Katie meringis kesakitan saat dia mencoba berdiri dengan bertumpu di kakinya yang sakit. Tanpa disadarinya tangannya malah mencengkeram kain baju Kinsey agar dia tidak terjatuh kembali. Kalau seandainya tidak ada rasa sakit yang menyerangnya, Katie pasti sudah merona karena tubuhnya yang sangat dekat dengan Kinsey. Belum lagi aroma pria itu yang sangat memabukkan.
"Kau baik-baik saja?"
"..." Katie terdiam merasa dia pernah mengalami kejadian yang mirip seperti ini. Dia merasa dia pernah nyaris terjatuh dan Kinsey juga yang menahannya. Dimana dia pernah mengalami kejadian seperti ini? "Apa kita pernah bertemu sebelumnya?"
Pertanyaan Katie membuat Kinsey kaget dan untuk sesaat dia tidak tahu harus menjawab seperti apa.
"Kau ingat?"
"Ingat apa?"
"Kau ingat Catherine?" Kinsey malah membelokkan ke hal lain.
"Catherine? Catherine West?"
Kinsey tersenyum lega setidaknya Katie masih mengingat adiknya.
"Aku yakin sekarang namanya adalah Catherine Regnz."
"Ah, benar. Aku datang ke pernikahannya waktu itu. Suaminya sangat tampan dan romantis.
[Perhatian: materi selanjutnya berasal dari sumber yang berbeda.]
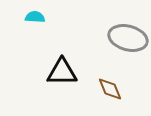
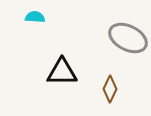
gray ellipse: rotated 12 degrees clockwise
brown diamond: rotated 48 degrees clockwise
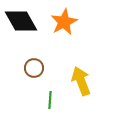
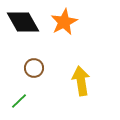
black diamond: moved 2 px right, 1 px down
yellow arrow: rotated 12 degrees clockwise
green line: moved 31 px left, 1 px down; rotated 42 degrees clockwise
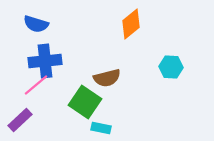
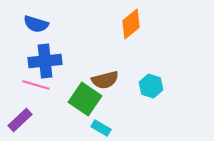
cyan hexagon: moved 20 px left, 19 px down; rotated 15 degrees clockwise
brown semicircle: moved 2 px left, 2 px down
pink line: rotated 56 degrees clockwise
green square: moved 3 px up
cyan rectangle: rotated 18 degrees clockwise
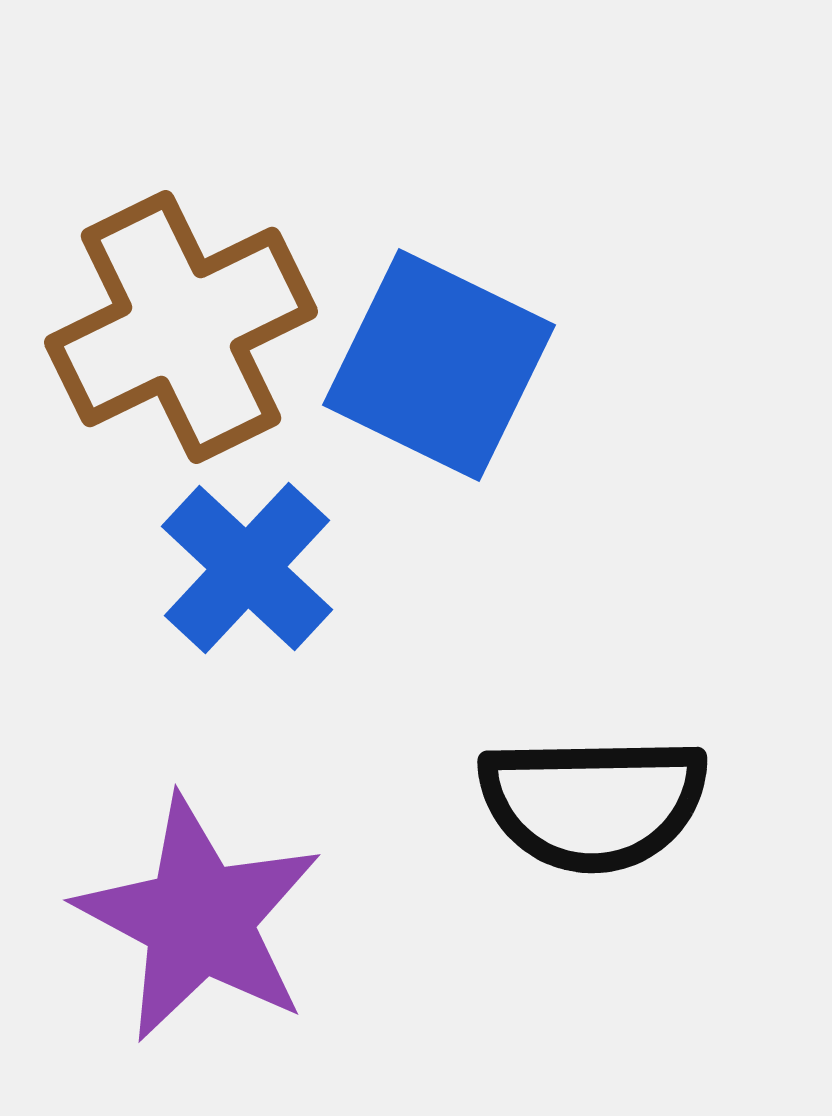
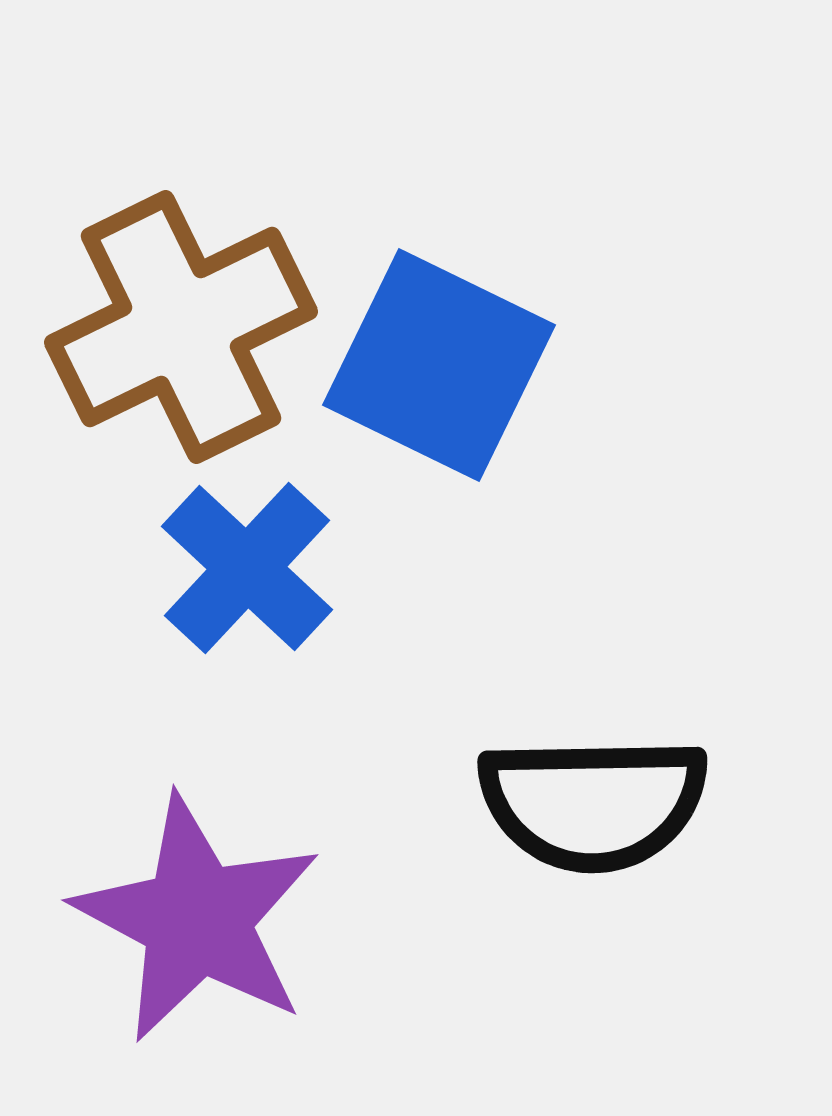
purple star: moved 2 px left
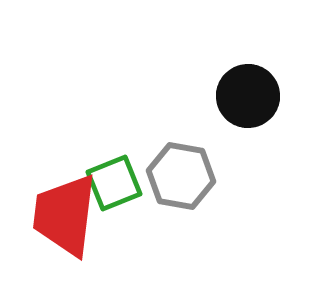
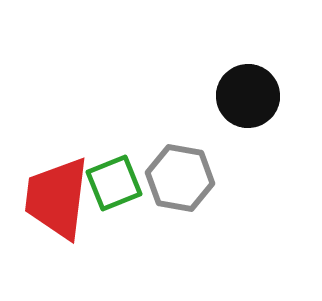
gray hexagon: moved 1 px left, 2 px down
red trapezoid: moved 8 px left, 17 px up
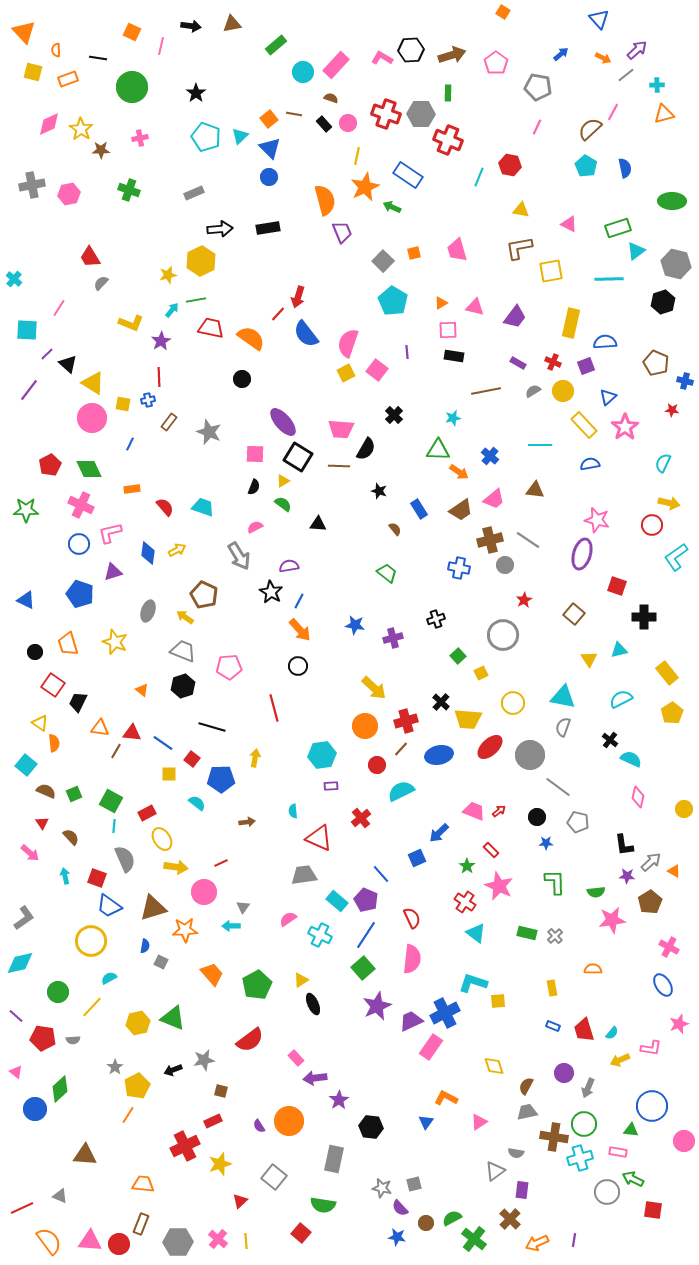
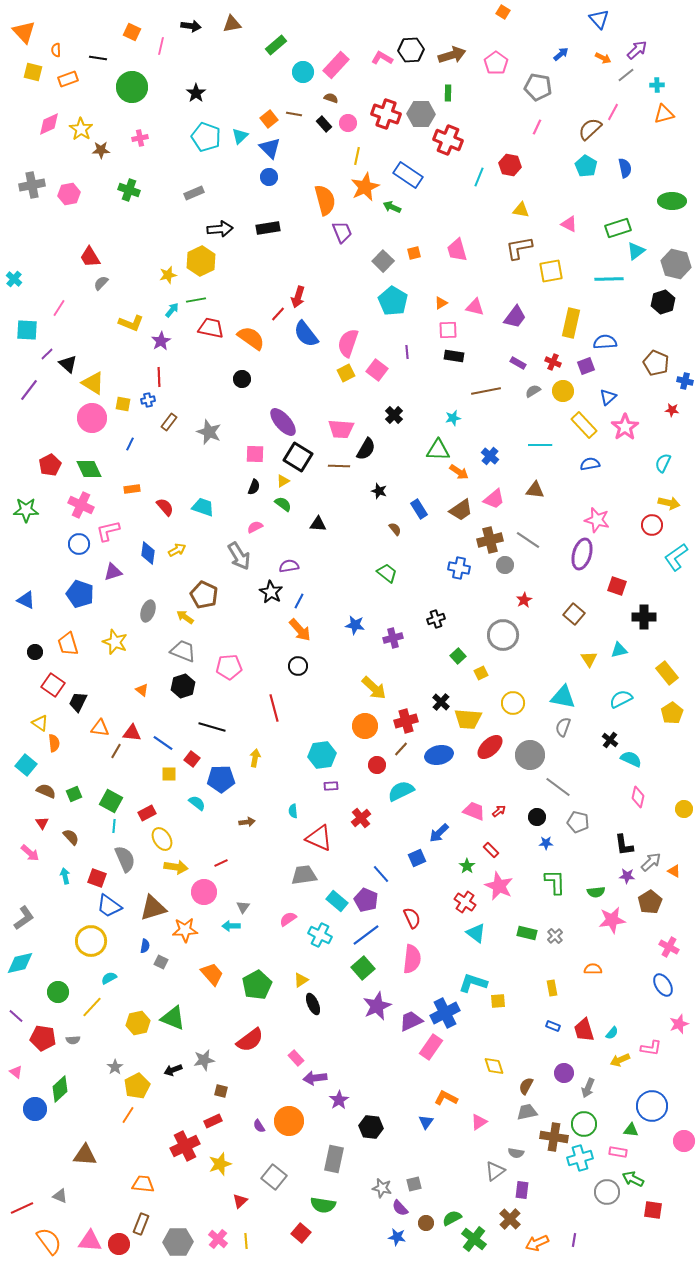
pink L-shape at (110, 533): moved 2 px left, 2 px up
blue line at (366, 935): rotated 20 degrees clockwise
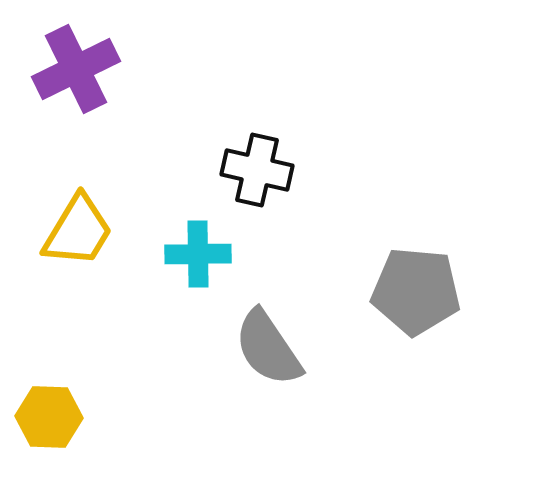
Aaa!" Katie memekik saat tubuhnya sudah melayang karena digendong oleh Kinsey dan didudukkan di atas pohon yang kebetulan tumbang didekat mereka.
Lagi-lagi pria ini melakukan sesuatu yang tak diduganya... yang berhasil membuat jantungnya kembali liar.
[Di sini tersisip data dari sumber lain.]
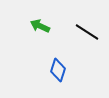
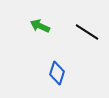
blue diamond: moved 1 px left, 3 px down
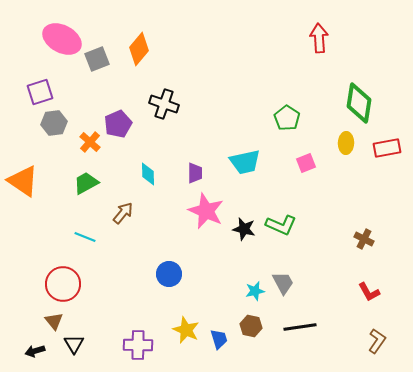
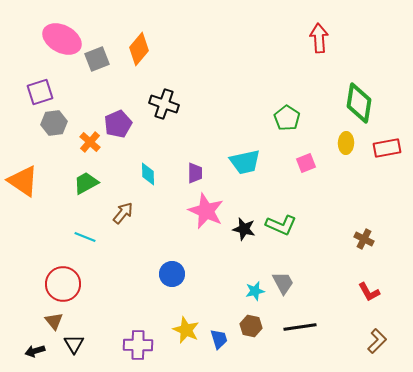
blue circle: moved 3 px right
brown L-shape: rotated 10 degrees clockwise
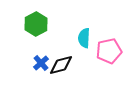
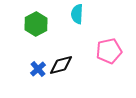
cyan semicircle: moved 7 px left, 24 px up
blue cross: moved 3 px left, 6 px down
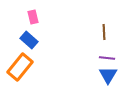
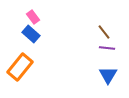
pink rectangle: rotated 24 degrees counterclockwise
brown line: rotated 35 degrees counterclockwise
blue rectangle: moved 2 px right, 6 px up
purple line: moved 10 px up
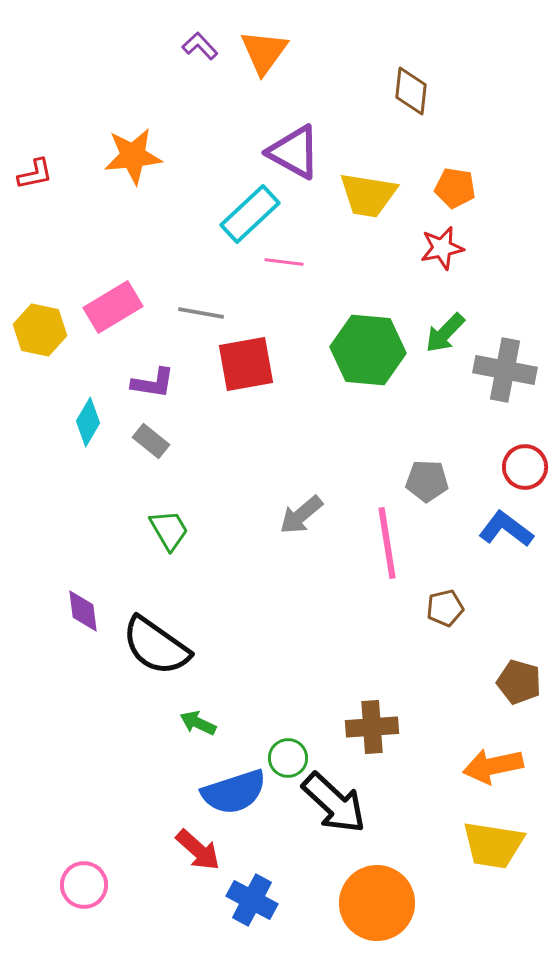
"Apa pakaianmu tidak terlalu terbuka hari ini?" Sekali lagi Kinsey mengganti topik pembicaraan mereka.
Katie memandang cara berpakaiannya. Dia memakai kaos T-shirt merah berlengan pendek serta celana kain pendek yang menunjukkan jenjang kakinya yang putih dan mulus.
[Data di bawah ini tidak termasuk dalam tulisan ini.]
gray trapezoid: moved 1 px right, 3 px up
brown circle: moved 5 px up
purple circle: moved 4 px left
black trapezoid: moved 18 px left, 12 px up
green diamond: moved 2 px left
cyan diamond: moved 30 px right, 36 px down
Ini memang cara berpakaiannya sehari-hari kalau dia sedang memetik buah atau memanjat pohon sebagai latihan ketahanan tubuhnya. Dia merasa lebih nyaman memakai celana pendek serta kaos yang bisa membuatnya bergerak sesuka hatinya.
Yang tidak disadarinya, celana pendek yang ia pakai jauh di atas lututnya sehingga bagian paha yang mulus juga terekspos di mata Kinsey. Kinsey memang tidak keberatan, tapi dia tidak suka kalau ada pria lain yang juga melihat kulit putih nan mulus milik Katie.
"Ini pakaian keseharianku." jawab Katie sambil menatap Kinsey dengan tatapan bingung seolah bertanya apa yang salah dengan cara berpakaiannya?
Kinsey hanya mendesah pasrah dan berjongkok untuk melihat kondisi kaki Katie. Dia melepas sepatu gadis itu dan bisa melihat sisi mata kaki Katie agak sedikit bengkak.
Bukankah kaki ini yang sempat terluka minggu lalu?
Semula Katie berusaha mencegahnya untuk memegang kakinya yang kotor, tapi Kinsey bersikeras dan Katie hanya bisa menurut dan membiarkan Kinsey memijat kakinya dengan lembut.
Lama-kelamaan Katie merasa nyaman dengan pijatannya membuatnya menjadi salah tingkah. Kemudian matanya menangkap suatu pergerakan tidak jauh dari mereka. Matanya melebar, senyuman malu-malunya lenyap digantikan dengan ngeri begitu melihat apa yang mendekati mereka.
"Kinsey, jangan bergerak." bisik Katie dengan ketakutan yang luar biasa.
Kinsey bingung dengan perubahan sikap Katie yang tiba-tiba. Dia membalikkan badannya untuk melihat apa yang membuat gadis itu ketakutan seperti ini. Dan dia juga ikut membelalakkan matanya dan jantungnya bergesir ketakutan.
Jika seandainya Kinsey seorang diri, mungkin dia bisa bertahan. Tapi dia tidak sendiri. Ada Katie disisinya. Kinsey merasa takut yang tidak pernah dia rasakan sebelumnya. Dia takut dia akan gagal melindungi Katie, karena saat ini lawan mereka yang sedang berjalan santai menghampiri mereka adalah... serigala merah. Serigala pelacak sekaligus pemburu raja merah.
Bagaimana serigala itu bisa sampai kemari?